BEGIN
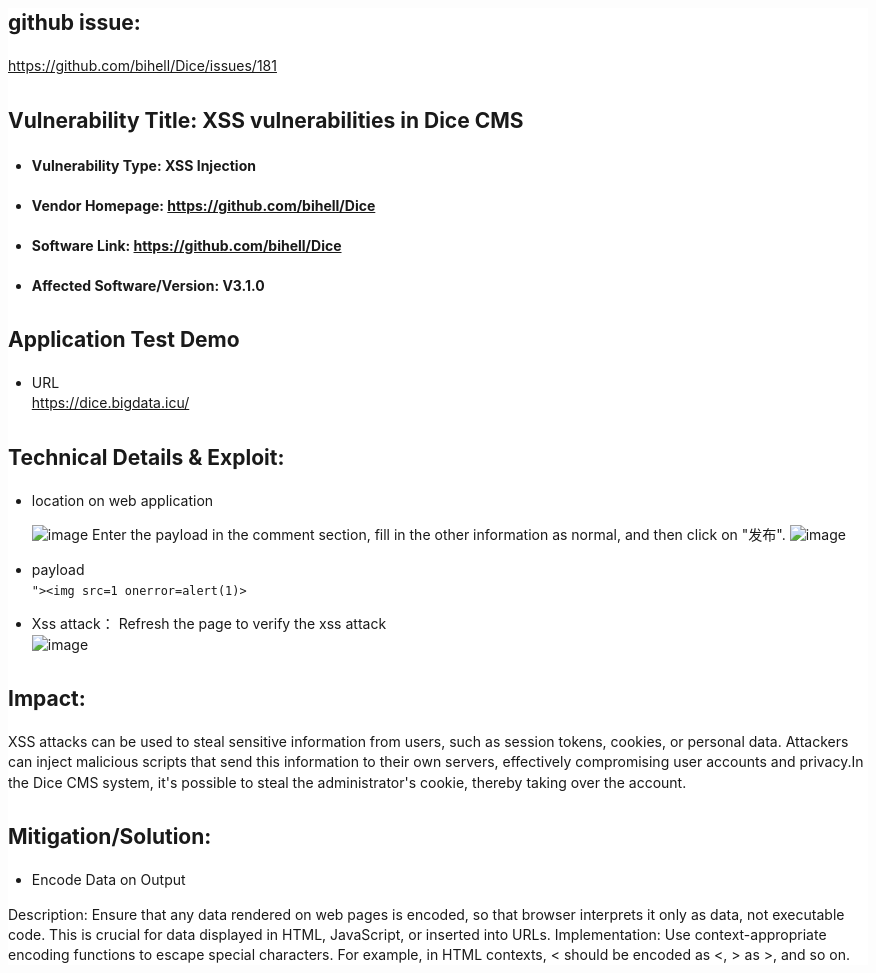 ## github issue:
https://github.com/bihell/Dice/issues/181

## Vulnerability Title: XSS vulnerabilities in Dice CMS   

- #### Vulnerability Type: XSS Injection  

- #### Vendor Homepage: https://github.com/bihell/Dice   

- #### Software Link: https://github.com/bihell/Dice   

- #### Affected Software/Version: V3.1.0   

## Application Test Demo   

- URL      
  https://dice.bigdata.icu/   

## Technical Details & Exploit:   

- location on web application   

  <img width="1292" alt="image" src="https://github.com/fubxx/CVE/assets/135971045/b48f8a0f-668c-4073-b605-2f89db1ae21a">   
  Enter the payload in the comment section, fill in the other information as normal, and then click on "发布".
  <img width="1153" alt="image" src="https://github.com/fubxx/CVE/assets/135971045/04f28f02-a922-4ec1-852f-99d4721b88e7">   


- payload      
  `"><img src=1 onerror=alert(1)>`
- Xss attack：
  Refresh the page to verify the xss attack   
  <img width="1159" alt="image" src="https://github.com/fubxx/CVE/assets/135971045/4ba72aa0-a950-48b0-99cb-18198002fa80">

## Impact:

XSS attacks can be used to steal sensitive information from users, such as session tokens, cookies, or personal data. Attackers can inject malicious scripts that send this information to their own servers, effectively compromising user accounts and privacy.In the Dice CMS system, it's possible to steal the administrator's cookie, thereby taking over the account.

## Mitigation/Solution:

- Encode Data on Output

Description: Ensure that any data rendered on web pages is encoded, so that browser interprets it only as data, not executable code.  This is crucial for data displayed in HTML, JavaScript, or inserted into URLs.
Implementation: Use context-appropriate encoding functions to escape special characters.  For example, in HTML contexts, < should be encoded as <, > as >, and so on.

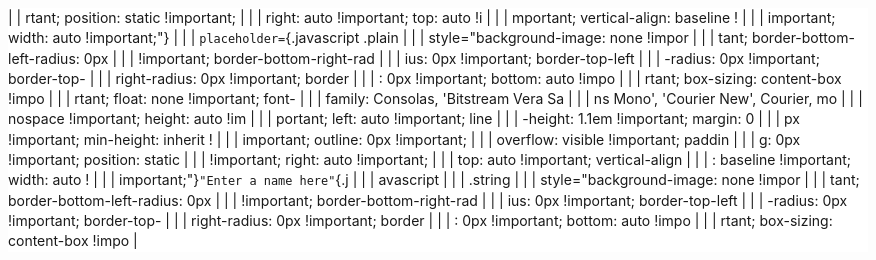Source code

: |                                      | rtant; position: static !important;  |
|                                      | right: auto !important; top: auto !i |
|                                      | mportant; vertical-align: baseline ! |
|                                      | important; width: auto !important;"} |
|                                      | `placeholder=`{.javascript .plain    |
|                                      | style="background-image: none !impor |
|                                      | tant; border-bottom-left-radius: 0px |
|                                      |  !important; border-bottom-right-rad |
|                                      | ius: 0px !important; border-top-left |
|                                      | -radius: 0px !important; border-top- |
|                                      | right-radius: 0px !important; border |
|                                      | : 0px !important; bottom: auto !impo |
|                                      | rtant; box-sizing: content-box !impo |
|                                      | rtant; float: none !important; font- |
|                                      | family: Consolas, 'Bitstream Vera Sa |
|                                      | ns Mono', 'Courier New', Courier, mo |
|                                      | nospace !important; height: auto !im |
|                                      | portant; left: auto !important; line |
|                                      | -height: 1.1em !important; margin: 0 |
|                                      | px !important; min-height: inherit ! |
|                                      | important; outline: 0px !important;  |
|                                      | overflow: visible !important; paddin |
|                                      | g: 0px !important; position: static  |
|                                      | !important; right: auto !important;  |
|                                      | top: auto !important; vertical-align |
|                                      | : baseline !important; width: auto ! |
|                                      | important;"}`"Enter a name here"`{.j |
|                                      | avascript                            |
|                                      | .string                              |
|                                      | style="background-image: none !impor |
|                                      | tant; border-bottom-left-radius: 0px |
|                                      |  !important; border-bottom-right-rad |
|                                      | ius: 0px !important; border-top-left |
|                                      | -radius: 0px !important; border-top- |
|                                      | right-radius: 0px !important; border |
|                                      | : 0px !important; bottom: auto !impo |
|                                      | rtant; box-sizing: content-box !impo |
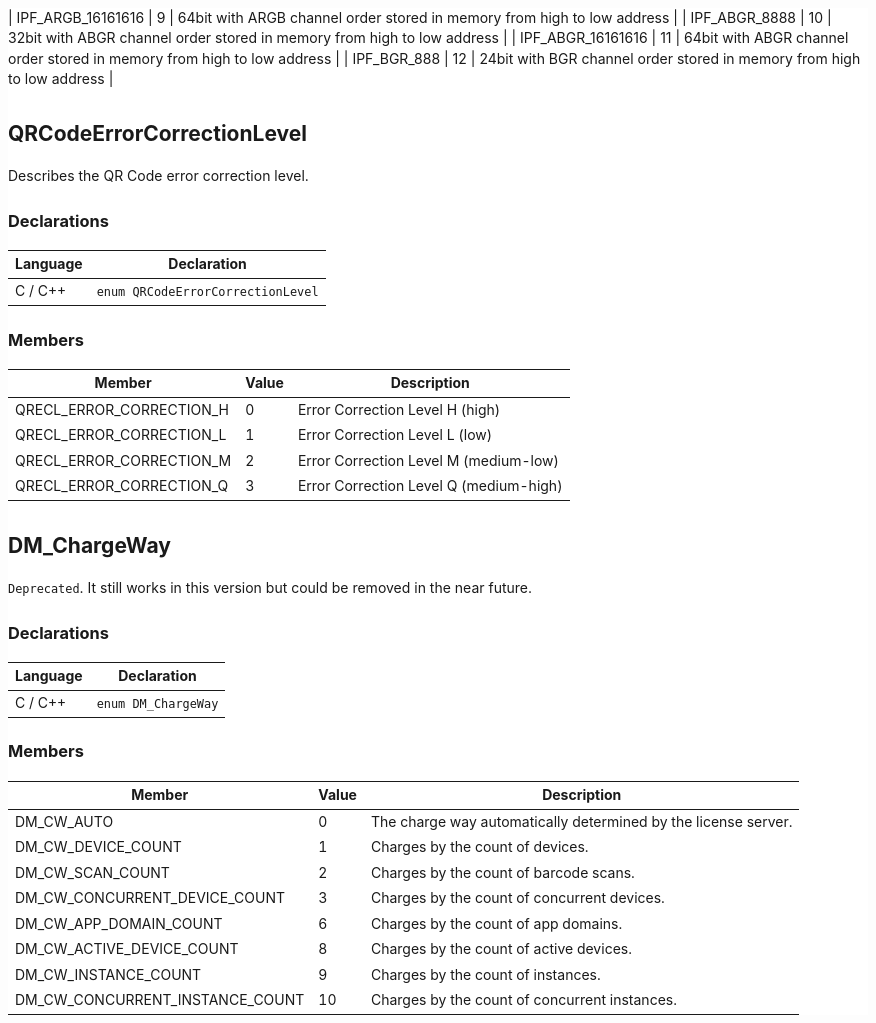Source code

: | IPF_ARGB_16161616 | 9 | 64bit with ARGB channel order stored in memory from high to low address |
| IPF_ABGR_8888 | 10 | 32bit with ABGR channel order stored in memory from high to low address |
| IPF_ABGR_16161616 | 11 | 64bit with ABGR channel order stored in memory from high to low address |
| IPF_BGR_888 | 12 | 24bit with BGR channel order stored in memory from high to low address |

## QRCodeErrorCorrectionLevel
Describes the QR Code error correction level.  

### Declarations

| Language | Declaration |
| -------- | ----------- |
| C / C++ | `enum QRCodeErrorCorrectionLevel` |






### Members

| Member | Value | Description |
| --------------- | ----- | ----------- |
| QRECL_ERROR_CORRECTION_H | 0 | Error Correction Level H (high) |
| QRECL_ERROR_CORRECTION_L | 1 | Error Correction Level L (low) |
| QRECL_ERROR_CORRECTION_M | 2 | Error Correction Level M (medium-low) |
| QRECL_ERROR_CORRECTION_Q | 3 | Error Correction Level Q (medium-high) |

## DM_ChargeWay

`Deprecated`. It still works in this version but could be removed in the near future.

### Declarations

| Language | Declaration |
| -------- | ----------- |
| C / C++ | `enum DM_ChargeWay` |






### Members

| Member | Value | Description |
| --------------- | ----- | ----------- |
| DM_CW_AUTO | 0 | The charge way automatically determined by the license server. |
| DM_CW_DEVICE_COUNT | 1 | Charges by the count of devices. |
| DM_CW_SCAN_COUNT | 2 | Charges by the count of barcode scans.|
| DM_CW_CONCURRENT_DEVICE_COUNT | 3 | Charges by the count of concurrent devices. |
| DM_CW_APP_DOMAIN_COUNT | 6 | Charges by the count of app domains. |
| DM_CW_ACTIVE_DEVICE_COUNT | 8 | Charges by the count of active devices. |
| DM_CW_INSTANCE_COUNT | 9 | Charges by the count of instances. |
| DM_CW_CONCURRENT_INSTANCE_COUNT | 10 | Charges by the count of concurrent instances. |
END
BEGIN
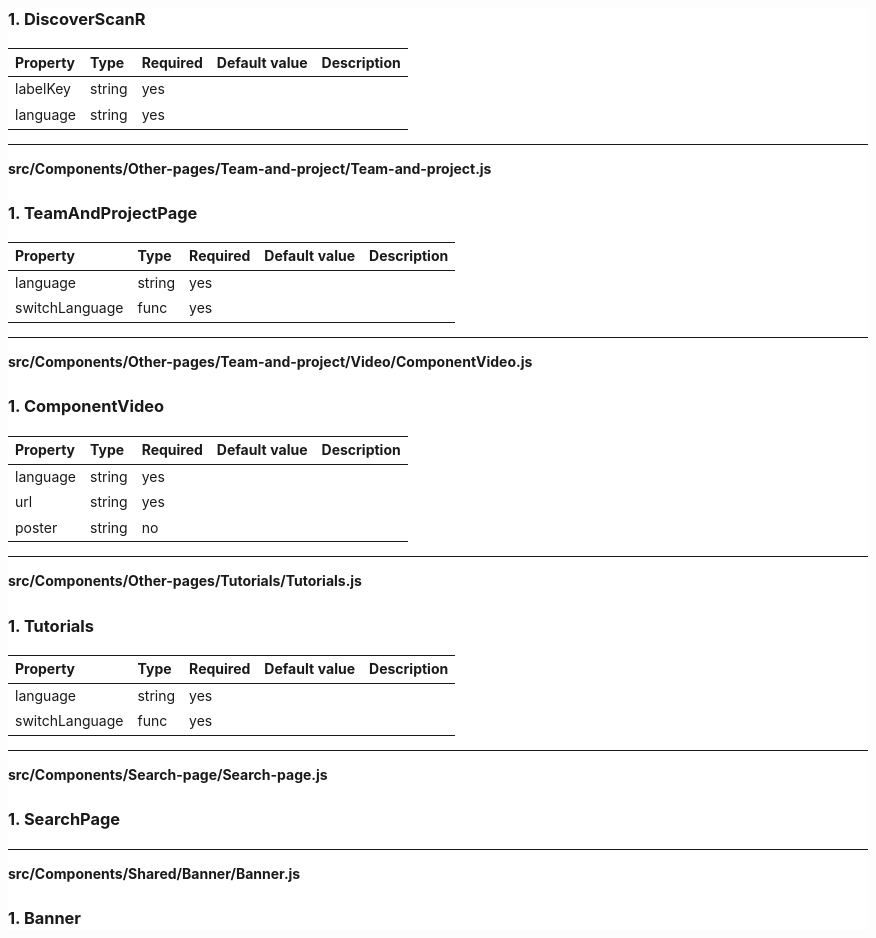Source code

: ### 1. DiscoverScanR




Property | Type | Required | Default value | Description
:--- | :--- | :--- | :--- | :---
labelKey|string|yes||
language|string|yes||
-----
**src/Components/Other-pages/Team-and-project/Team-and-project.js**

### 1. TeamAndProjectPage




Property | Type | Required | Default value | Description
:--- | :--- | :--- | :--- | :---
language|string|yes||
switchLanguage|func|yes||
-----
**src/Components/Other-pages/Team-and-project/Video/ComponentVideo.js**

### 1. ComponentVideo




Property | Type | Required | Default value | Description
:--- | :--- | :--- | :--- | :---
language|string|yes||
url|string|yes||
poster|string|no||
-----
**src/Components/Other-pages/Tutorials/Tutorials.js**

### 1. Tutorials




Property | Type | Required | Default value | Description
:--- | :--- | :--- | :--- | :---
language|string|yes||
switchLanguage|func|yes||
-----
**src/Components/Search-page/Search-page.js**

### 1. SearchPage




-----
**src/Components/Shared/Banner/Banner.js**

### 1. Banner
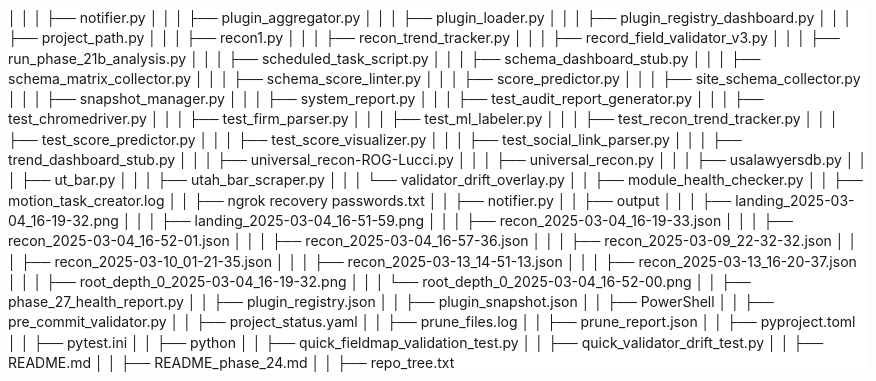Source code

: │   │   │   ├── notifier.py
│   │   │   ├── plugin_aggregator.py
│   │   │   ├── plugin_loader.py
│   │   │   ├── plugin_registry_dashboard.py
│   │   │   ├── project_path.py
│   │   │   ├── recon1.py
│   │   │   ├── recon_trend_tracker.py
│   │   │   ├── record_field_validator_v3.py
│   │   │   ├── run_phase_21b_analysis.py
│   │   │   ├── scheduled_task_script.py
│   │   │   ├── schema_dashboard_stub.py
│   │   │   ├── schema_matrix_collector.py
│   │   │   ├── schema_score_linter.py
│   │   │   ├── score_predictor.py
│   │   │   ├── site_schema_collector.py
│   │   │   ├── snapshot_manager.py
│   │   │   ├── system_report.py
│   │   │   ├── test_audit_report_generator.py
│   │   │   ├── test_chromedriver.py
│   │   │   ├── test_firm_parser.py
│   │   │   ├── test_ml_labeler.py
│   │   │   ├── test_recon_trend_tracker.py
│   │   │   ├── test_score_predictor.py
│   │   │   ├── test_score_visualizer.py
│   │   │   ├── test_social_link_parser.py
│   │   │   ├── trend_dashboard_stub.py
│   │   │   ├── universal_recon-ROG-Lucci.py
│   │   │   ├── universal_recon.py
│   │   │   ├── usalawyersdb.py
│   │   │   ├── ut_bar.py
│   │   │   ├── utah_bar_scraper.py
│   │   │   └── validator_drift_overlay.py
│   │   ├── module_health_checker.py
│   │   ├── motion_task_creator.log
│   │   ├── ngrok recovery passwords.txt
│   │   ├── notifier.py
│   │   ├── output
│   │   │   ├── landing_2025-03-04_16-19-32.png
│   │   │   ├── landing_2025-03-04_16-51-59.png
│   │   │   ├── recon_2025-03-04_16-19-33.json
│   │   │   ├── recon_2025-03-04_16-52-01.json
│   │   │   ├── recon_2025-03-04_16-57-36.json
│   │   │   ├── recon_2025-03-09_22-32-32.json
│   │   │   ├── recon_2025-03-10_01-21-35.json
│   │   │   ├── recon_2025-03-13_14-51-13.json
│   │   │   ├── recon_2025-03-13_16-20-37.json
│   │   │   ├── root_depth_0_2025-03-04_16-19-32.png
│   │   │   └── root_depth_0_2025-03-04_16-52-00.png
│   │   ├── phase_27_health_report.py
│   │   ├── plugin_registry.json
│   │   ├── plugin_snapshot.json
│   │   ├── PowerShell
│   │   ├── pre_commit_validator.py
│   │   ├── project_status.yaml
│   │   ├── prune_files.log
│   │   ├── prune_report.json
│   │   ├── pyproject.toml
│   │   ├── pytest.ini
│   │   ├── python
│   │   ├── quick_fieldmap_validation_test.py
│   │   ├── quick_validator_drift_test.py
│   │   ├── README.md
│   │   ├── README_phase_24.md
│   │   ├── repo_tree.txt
END
Task directions: The answer must be every line from the records above that contains the word "HTML", copied in full.

Written response:
Description: Ensure that any data rendered on web pages is encoded, so that browser interprets it only as data, not executable code.  This is crucial for data displayed in HTML, JavaScript, or inserted into URLs.
Implementation: Use context-appropriate encoding functions to escape special characters.  For example, in HTML contexts, < should be encoded as <, > as >, and so on.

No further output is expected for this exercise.